===== Textauszug =====
Flucht aus Kyjiw nach Duisburg: „Schließt den Luftraum über der Ukraine!“

Per Anhalter: Viktoria (hinten links) und Anna flüchteten über Cottbus aus Kyjiw nach Duisburg
Per Anhalter: Viktoria (hinten links) und Anna flüchteten über Cottbus aus Kyjiw nach Duisburg

Anna und ihre Lebenspartnerin Viktoria sind vorletzte Woche aus Kyjiw, das damals bereits von heftigen Terrorangriffen der russischen Armee betroffen war, geflohen.

Seit dem vierten März 2022 sind Anna und Viktoria in Duisburg. Über Matthias-André Richter, der bei den Demonstrationen in Düsseldorf gegen den putinschen Angriffskrieg als Redner auf dem Podium stand und bis zum Kriegsausbruch einen Wohnsitz in Kyjiw hatte, und die Jüdische Gemeinde in Düsseldorf konnten die beiden Kriegsflüchtlinge bei ihrer Ankunft eine Wohnung in Duisburg beziehen: Durch Sachspenden und freiwillige Helfer fanden Anna und Viktoria nach ihrer Flucht eine bezugsfertige Wohnung vor.
===== Bereitgestelltes Material =====
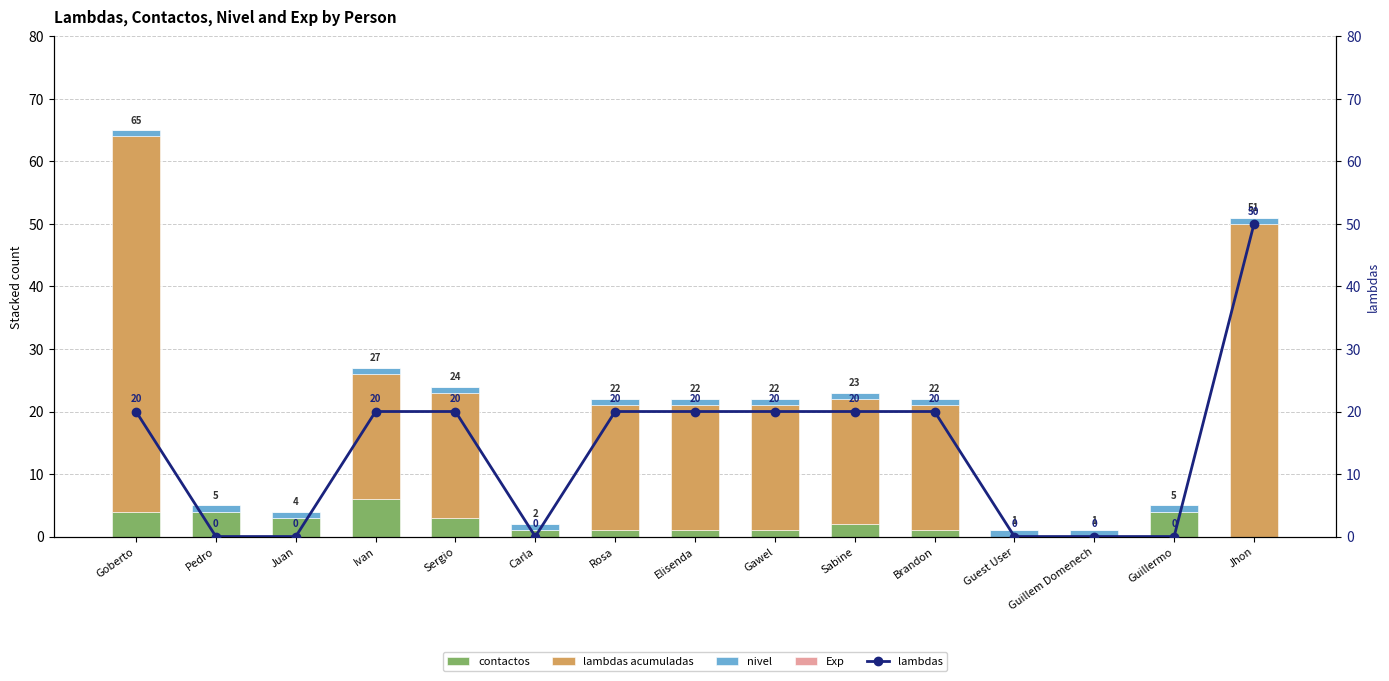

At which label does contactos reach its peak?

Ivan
=====
===== Bereitgestelltes Material =====
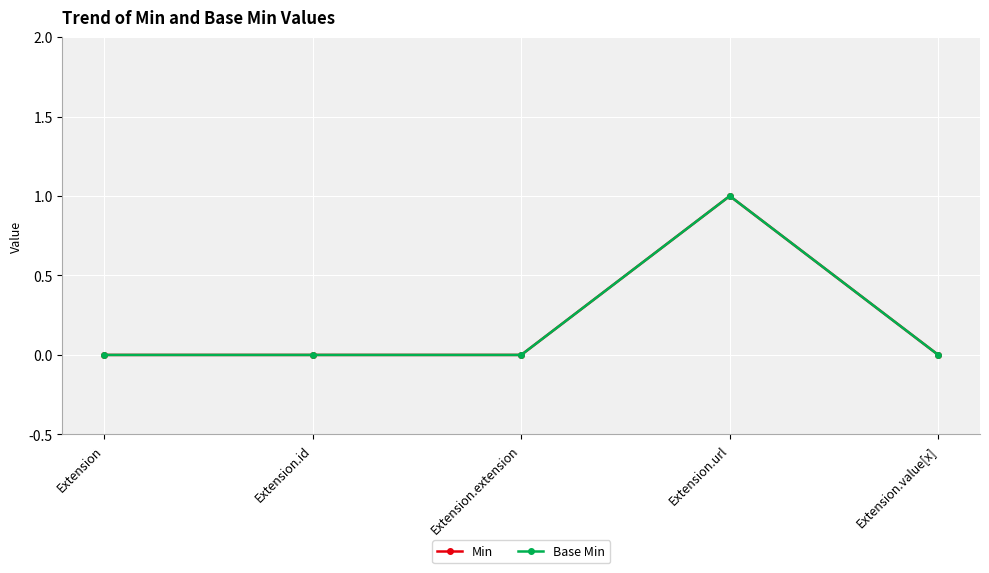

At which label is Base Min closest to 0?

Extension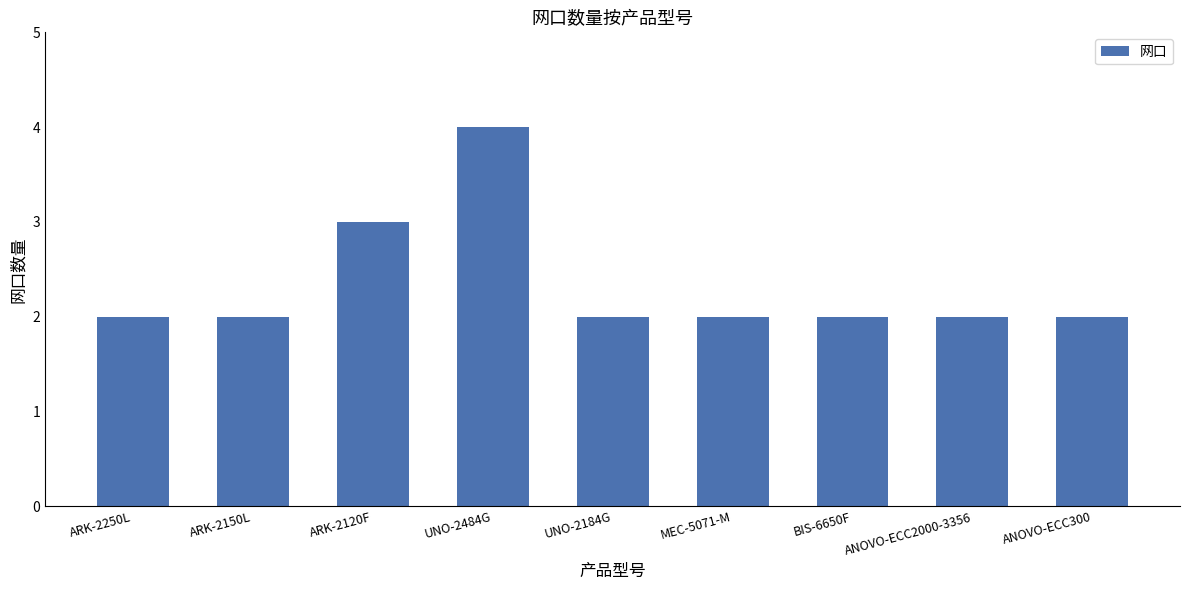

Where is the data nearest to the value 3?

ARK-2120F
=====
Erläutere anhand des Textauszugs, wie Anna und Viktoria nach ihrer Ankunft in Duisburg zu einer bezugsfertigen Wohnung kamen.

Antwortfeld:
Über Matthias-André Richter und die Jüdische Gemeinde in Düsseldorf konnten die beiden eine Wohnung in Duisburg beziehen. Dass diese bei ihrer Ankunft bezugsfertig war, lag an Sachspenden und freiwilligen Helfern.